Oriol Junqueras defended the dialogue the Catalan government has tried to promote on numerous occasions to reach a political agreement with Spain over how to exercise its right to self-determination, proposals the Spanish government has never accepted.

He denied that holding a referendum can be a crime, saying that it never could be in a democracy.

Without violence

Junqueras has against denied behaving violently. "I believe in human dignity, in pacifism and coexistence."
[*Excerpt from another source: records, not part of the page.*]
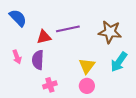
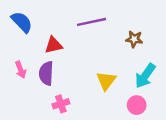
purple line: (68, 29) -> (91, 22), moved
brown star: (110, 32) -> (134, 39), size x0.6
pink circle: (87, 86) -> (137, 105), moved

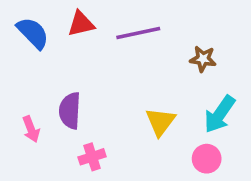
red triangle: (54, 45) -> (81, 24), moved
pink arrow: (21, 70) -> (31, 129), moved

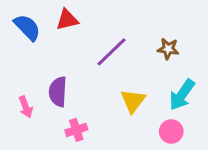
purple line: (138, 33) -> (111, 52), moved, turned -32

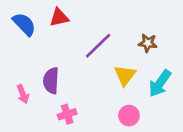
yellow triangle: (133, 101) -> (125, 75), moved
pink circle: (171, 131) -> (129, 116), moved

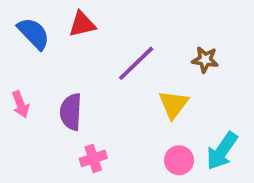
cyan arrow: (160, 83) -> (222, 151), moved
pink arrow: (23, 94) -> (21, 104), moved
The vice-president remarked that no violent act with political aims has been promoted, tolerated or accepted. "We're independence supporters, but before independence supporters we're democrats and militants for no-violence." He also condemned and described as "unacceptable" and disproportionate the police violence on the day of the referendum: "a mass popular vote cannot be repressed by force".

Junqueras, who was also the Catalan economy minister, similarly denied the accusations of misuse of public funds relating to the referendum and confirmed that not one cent of the budget items voided by the Constitutional Court was spent.

Violated rights to defence

For the first time, Junqueras was able to prepare his court appearance in a meeting with his lawyer without glass between them. Estremera prison authorised them to meet in a room, so Andreu van den Eynde could prepare Junqueras's and Raül Romeva's testimony in normal conditions.

Junqueras, in fact, went as far as denying the authority of the Supreme Court to investigate the events, denouncing there being a parallel investigation in Barcelona's court of investigation 13, that his rights are being violated and that his pretrial detention means he cannot work on his defence well.

"My prosecution violates the principle of legality, since I haven't carried out any act which can be interpreted as constituting the crimes listed in the order", namely rebellion and misuse of public funds.